> **Data for the task**

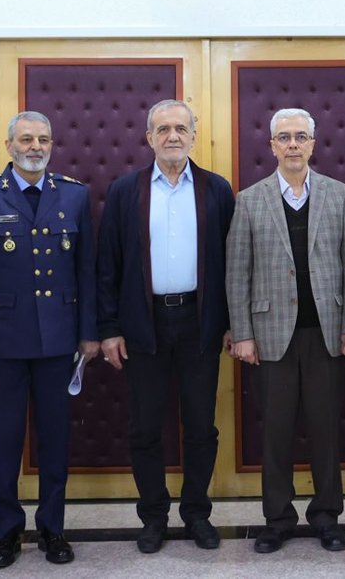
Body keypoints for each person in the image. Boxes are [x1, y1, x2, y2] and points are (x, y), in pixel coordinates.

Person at [0, 111, 98, 568]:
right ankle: (5, 532)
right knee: (3, 441)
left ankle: (52, 528)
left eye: (43, 139)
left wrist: (88, 333)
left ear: (52, 144)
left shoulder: (74, 195)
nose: (35, 147)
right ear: (9, 145)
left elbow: (87, 272)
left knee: (55, 440)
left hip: (58, 340)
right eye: (26, 139)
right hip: (3, 345)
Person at [97, 99, 235, 554]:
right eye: (163, 129)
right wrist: (110, 328)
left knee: (201, 427)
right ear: (149, 137)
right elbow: (107, 264)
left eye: (180, 128)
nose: (172, 136)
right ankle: (153, 517)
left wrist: (232, 323)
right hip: (144, 324)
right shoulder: (124, 191)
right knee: (145, 428)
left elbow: (233, 262)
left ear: (193, 135)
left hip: (200, 322)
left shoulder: (217, 190)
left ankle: (196, 514)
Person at [225, 108, 345, 553]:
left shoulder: (339, 195)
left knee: (325, 430)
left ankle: (327, 516)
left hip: (326, 333)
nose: (292, 144)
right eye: (283, 137)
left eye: (300, 136)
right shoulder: (249, 200)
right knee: (276, 432)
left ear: (313, 143)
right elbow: (237, 273)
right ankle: (278, 519)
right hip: (270, 336)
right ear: (271, 146)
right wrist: (242, 333)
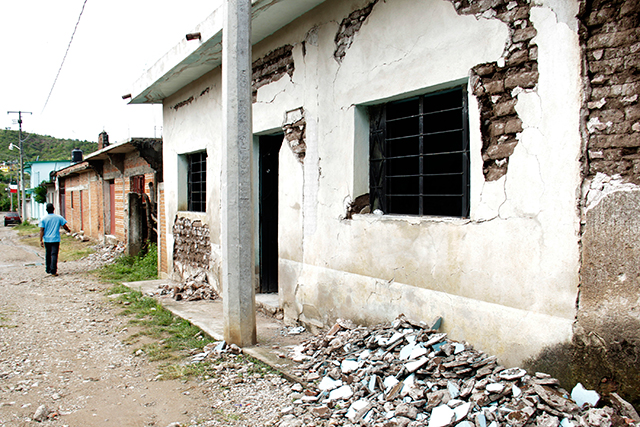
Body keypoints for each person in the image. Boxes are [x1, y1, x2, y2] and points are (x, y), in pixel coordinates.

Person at [39, 203, 71, 276]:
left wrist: (41, 240)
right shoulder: (59, 217)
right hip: (55, 239)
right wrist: (68, 230)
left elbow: (41, 230)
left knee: (48, 254)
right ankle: (54, 271)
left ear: (46, 210)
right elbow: (64, 226)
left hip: (47, 239)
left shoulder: (43, 218)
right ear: (54, 209)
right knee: (54, 254)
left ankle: (48, 269)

> **Your goal**
Using the material above, transcribe exactly the lines from the one holding "left ear: (313, 143)" to the one holding "left wrist: (41, 240)", both ends kept. Do not carry over any pictures.

> **Completed exercise**
left ear: (313, 143)
right elbow: (237, 273)
right ankle: (278, 519)
right hip: (270, 336)
right ear: (271, 146)
right wrist: (242, 333)
Body keypoints for each person in the image. Boxes are [x1, y1, x2, y2] and points are (x, y), in pixel coordinates.

Person at [39, 203, 71, 276]:
left wrist: (41, 240)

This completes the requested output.